## START
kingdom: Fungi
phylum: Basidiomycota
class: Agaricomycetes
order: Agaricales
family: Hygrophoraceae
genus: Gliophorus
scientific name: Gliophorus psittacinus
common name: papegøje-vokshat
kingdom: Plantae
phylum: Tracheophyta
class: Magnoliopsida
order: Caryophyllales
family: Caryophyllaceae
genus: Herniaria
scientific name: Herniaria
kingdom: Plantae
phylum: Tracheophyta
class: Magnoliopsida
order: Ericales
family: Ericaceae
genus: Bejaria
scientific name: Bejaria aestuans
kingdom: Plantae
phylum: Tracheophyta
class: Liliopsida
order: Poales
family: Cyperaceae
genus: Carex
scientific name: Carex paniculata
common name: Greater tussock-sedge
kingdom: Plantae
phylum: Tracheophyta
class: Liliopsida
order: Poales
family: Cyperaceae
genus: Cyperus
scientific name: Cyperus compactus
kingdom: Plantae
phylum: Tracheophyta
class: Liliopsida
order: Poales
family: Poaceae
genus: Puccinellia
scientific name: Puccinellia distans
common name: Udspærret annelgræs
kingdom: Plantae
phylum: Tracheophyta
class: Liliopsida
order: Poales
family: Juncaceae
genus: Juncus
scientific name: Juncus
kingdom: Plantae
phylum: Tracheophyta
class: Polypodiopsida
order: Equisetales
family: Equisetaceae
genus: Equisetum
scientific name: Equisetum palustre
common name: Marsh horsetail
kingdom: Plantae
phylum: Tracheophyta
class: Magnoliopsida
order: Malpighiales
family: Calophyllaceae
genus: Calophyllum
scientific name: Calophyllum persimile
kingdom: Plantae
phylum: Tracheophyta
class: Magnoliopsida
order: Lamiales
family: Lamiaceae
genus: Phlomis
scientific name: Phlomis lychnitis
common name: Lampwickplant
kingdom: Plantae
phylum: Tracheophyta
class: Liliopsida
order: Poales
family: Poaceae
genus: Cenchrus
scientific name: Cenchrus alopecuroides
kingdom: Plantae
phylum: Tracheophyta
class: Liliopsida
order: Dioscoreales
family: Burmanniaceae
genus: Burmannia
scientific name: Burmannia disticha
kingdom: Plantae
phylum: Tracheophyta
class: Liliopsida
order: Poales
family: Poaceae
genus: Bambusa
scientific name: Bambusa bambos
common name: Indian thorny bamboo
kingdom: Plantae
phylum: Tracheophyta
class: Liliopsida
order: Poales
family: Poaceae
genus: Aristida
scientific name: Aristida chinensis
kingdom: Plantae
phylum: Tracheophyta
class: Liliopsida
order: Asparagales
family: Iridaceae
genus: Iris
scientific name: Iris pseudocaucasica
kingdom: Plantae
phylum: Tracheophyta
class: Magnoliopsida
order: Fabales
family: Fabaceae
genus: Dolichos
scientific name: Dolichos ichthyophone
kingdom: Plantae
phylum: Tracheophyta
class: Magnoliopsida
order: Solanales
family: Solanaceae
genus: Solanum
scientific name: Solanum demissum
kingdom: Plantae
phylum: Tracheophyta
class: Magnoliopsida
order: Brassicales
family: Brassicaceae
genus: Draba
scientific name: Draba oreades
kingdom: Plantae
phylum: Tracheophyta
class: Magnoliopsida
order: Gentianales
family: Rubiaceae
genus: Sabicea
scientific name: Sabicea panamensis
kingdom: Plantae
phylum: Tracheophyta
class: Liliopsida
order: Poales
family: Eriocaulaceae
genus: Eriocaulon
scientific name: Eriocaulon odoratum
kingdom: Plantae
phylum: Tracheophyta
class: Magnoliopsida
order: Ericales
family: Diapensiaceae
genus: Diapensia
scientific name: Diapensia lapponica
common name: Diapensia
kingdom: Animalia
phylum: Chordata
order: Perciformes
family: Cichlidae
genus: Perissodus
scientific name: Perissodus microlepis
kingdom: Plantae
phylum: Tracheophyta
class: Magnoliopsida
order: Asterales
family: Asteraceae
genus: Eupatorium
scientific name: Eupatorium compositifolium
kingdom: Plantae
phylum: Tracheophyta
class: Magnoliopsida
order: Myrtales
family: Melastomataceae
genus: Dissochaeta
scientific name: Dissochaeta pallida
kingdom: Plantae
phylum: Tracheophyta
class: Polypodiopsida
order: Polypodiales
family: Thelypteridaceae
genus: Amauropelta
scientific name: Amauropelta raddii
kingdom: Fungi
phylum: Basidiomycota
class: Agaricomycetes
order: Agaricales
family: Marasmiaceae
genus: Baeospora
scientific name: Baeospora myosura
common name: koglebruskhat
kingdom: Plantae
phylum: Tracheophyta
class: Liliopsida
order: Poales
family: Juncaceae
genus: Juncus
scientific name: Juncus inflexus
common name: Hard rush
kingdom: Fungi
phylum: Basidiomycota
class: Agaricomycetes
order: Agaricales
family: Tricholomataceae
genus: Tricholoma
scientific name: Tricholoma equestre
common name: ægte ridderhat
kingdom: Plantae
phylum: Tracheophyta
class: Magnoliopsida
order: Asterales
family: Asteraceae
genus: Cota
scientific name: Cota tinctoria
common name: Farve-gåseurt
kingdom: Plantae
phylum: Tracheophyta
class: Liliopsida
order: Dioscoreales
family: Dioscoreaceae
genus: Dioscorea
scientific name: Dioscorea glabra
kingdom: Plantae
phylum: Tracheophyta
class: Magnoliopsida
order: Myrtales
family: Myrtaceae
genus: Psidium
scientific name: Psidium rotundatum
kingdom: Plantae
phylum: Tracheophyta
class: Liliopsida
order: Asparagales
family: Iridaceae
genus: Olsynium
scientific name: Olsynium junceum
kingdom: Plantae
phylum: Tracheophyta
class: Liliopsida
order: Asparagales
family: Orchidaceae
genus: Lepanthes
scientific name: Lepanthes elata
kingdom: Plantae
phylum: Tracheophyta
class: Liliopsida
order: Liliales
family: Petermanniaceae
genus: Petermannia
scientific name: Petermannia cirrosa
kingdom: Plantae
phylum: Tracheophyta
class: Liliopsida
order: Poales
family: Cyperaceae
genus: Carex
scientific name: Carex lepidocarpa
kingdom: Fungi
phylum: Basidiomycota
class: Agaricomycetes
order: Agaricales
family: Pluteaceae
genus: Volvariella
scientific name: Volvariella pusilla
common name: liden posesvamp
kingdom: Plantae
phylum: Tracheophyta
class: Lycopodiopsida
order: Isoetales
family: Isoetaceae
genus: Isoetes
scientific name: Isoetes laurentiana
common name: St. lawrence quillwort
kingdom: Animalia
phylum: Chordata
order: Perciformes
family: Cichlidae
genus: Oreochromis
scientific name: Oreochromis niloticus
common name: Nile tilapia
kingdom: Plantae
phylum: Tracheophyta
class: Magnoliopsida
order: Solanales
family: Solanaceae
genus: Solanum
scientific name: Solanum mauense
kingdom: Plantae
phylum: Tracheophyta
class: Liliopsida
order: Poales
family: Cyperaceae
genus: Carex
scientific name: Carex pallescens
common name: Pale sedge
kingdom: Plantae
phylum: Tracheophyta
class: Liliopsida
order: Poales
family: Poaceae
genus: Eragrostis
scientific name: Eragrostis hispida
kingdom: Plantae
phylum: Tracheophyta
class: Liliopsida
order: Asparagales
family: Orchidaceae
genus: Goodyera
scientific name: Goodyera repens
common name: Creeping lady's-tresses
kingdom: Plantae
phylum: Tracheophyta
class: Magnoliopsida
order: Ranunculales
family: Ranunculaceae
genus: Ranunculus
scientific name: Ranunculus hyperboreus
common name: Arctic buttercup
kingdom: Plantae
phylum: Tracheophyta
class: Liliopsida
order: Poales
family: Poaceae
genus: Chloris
## END
■ **EXERCISE DIRECTIONS**: Reproduce every line of all the entries above, word for word and in their original order.

■ **FINISHED TASK**:
kingdom: Fungi
phylum: Basidiomycota
class: Agaricomycetes
order: Agaricales
family: Hygrophoraceae
genus: Gliophorus
scientific name: Gliophorus psittacinus
common name: papegøje-vokshat
kingdom: Plantae
phylum: Tracheophyta
class: Magnoliopsida
order: Caryophyllales
family: Caryophyllaceae
genus: Herniaria
scientific name: Herniaria
kingdom: Plantae
phylum: Tracheophyta
class: Magnoliopsida
order: Ericales
family: Ericaceae
genus: Bejaria
scientific name: Bejaria aestuans
kingdom: Plantae
phylum: Tracheophyta
class: Liliopsida
order: Poales
family: Cyperaceae
genus: Carex
scientific name: Carex paniculata
common name: Greater tussock-sedge
kingdom: Plantae
phylum: Tracheophyta
class: Liliopsida
order: Poales
family: Cyperaceae
genus: Cyperus
scientific name: Cyperus compactus
kingdom: Plantae
phylum: Tracheophyta
class: Liliopsida
order: Poales
family: Poaceae
genus: Puccinellia
scientific name: Puccinellia distans
common name: Udspærret annelgræs
kingdom: Plantae
phylum: Tracheophyta
class: Liliopsida
order: Poales
family: Juncaceae
genus: Juncus
scientific name: Juncus
kingdom: Plantae
phylum: Tracheophyta
class: Polypodiopsida
order: Equisetales
family: Equisetaceae
genus: Equisetum
scientific name: Equisetum palustre
common name: Marsh horsetail
kingdom: Plantae
phylum: Tracheophyta
class: Magnoliopsida
order: Malpighiales
family: Calophyllaceae
genus: Calophyllum
scientific name: Calophyllum persimile
kingdom: Plantae
phylum: Tracheophyta
class: Magnoliopsida
order: Lamiales
family: Lamiaceae
genus: Phlomis
scientific name: Phlomis lychnitis
common name: Lampwickplant
kingdom: Plantae
phylum: Tracheophyta
class: Liliopsida
order: Poales
family: Poaceae
genus: Cenchrus
scientific name: Cenchrus alopecuroides
kingdom: Plantae
phylum: Tracheophyta
class: Liliopsida
order: Dioscoreales
family: Burmanniaceae
genus: Burmannia
scientific name: Burmannia disticha
kingdom: Plantae
phylum: Tracheophyta
class: Liliopsida
order: Poales
family: Poaceae
genus: Bambusa
scientific name: Bambusa bambos
common name: Indian thorny bamboo
kingdom: Plantae
phylum: Tracheophyta
class: Liliopsida
order: Poales
family: Poaceae
genus: Aristida
scientific name: Aristida chinensis
kingdom: Plantae
phylum: Tracheophyta
class: Liliopsida
order: Asparagales
family: Iridaceae
genus: Iris
scientific name: Iris pseudocaucasica
kingdom: Plantae
phylum: Tracheophyta
class: Magnoliopsida
order: Fabales
family: Fabaceae
genus: Dolichos
scientific name: Dolichos ichthyophone
kingdom: Plantae
phylum: Tracheophyta
class: Magnoliopsida
order: Solanales
family: Solanaceae
genus: Solanum
scientific name: Solanum demissum
kingdom: Plantae
phylum: Tracheophyta
class: Magnoliopsida
order: Brassicales
family: Brassicaceae
genus: Draba
scientific name: Draba oreades
kingdom: Plantae
phylum: Tracheophyta
class: Magnoliopsida
order: Gentianales
family: Rubiaceae
genus: Sabicea
scientific name: Sabicea panamensis
kingdom: Plantae
phylum: Tracheophyta
class: Liliopsida
order: Poales
family: Eriocaulaceae
genus: Eriocaulon
scientific name: Eriocaulon odoratum
kingdom: Plantae
phylum: Tracheophyta
class: Magnoliopsida
order: Ericales
family: Diapensiaceae
genus: Diapensia
scientific name: Diapensia lapponica
common name: Diapensia
kingdom: Animalia
phylum: Chordata
order: Perciformes
family: Cichlidae
genus: Perissodus
scientific name: Perissodus microlepis
kingdom: Plantae
phylum: Tracheophyta
class: Magnoliopsida
order: Asterales
family: Asteraceae
genus: Eupatorium
scientific name: Eupatorium compositifolium
kingdom: Plantae
phylum: Tracheophyta
class: Magnoliopsida
order: Myrtales
family: Melastomataceae
genus: Dissochaeta
scientific name: Dissochaeta pallida
kingdom: Plantae
phylum: Tracheophyta
class: Polypodiopsida
order: Polypodiales
family: Thelypteridaceae
genus: Amauropelta
scientific name: Amauropelta raddii
kingdom: Fungi
phylum: Basidiomycota
class: Agaricomycetes
order: Agaricales
family: Marasmiaceae
genus: Baeospora
scientific name: Baeospora myosura
common name: koglebruskhat
kingdom: Plantae
phylum: Tracheophyta
class: Liliopsida
order: Poales
family: Juncaceae
genus: Juncus
scientific name: Juncus inflexus
common name: Hard rush
kingdom: Fungi
phylum: Basidiomycota
class: Agaricomycetes
order: Agaricales
family: Tricholomataceae
genus: Tricholoma
scientific name: Tricholoma equestre
common name: ægte ridderhat
kingdom: Plantae
phylum: Tracheophyta
class: Magnoliopsida
order: Asterales
family: Asteraceae
genus: Cota
scientific name: Cota tinctoria
common name: Farve-gåseurt
kingdom: Plantae
phylum: Tracheophyta
class: Liliopsida
order: Dioscoreales
family: Dioscoreaceae
genus: Dioscorea
scientific name: Dioscorea glabra
kingdom: Plantae
phylum: Tracheophyta
class: Magnoliopsida
order: Myrtales
family: Myrtaceae
genus: Psidium
scientific name: Psidium rotundatum
kingdom: Plantae
phylum: Tracheophyta
class: Liliopsida
order: Asparagales
family: Iridaceae
genus: Olsynium
scientific name: Olsynium junceum
kingdom: Plantae
phylum: Tracheophyta
class: Liliopsida
order: Asparagales
family: Orchidaceae
genus: Lepanthes
scientific name: Lepanthes elata
kingdom: Plantae
phylum: Tracheophyta
class: Liliopsida
order: Liliales
family: Petermanniaceae
genus: Petermannia
scientific name: Petermannia cirrosa
kingdom: Plantae
phylum: Tracheophyta
class: Liliopsida
order: Poales
family: Cyperaceae
genus: Carex
scientific name: Carex lepidocarpa
kingdom: Fungi
phylum: Basidiomycota
class: Agaricomycetes
order: Agaricales
family: Pluteaceae
genus: Volvariella
scientific name: Volvariella pusilla
common name: liden posesvamp
kingdom: Plantae
phylum: Tracheophyta
class: Lycopodiopsida
order: Isoetales
family: Isoetaceae
genus: Isoetes
scientific name: Isoetes laurentiana
common name: St. lawrence quillwort
kingdom: Animalia
phylum: Chordata
order: Perciformes
family: Cichlidae
genus: Oreochromis
scientific name: Oreochromis niloticus
common name: Nile tilapia
kingdom: Plantae
phylum: Tracheophyta
class: Magnoliopsida
order: Solanales
family: Solanaceae
genus: Solanum
scientific name: Solanum mauense
kingdom: Plantae
phylum: Tracheophyta
class: Liliopsida
order: Poales
family: Cyperaceae
genus: Carex
scientific name: Carex pallescens
common name: Pale sedge
kingdom: Plantae
phylum: Tracheophyta
class: Liliopsida
order: Poales
family: Poaceae
genus: Eragrostis
scientific name: Eragrostis hispida
kingdom: Plantae
phylum: Tracheophyta
class: Liliopsida
order: Asparagales
family: Orchidaceae
genus: Goodyera
scientific name: Goodyera repens
common name: Creeping lady's-tresses
kingdom: Plantae
phylum: Tracheophyta
class: Magnoliopsida
order: Ranunculales
family: Ranunculaceae
genus: Ranunculus
scientific name: Ranunculus hyperboreus
common name: Arctic buttercup
kingdom: Plantae
phylum: Tracheophyta
class: Liliopsida
order: Poales
family: Poaceae
genus: Chloris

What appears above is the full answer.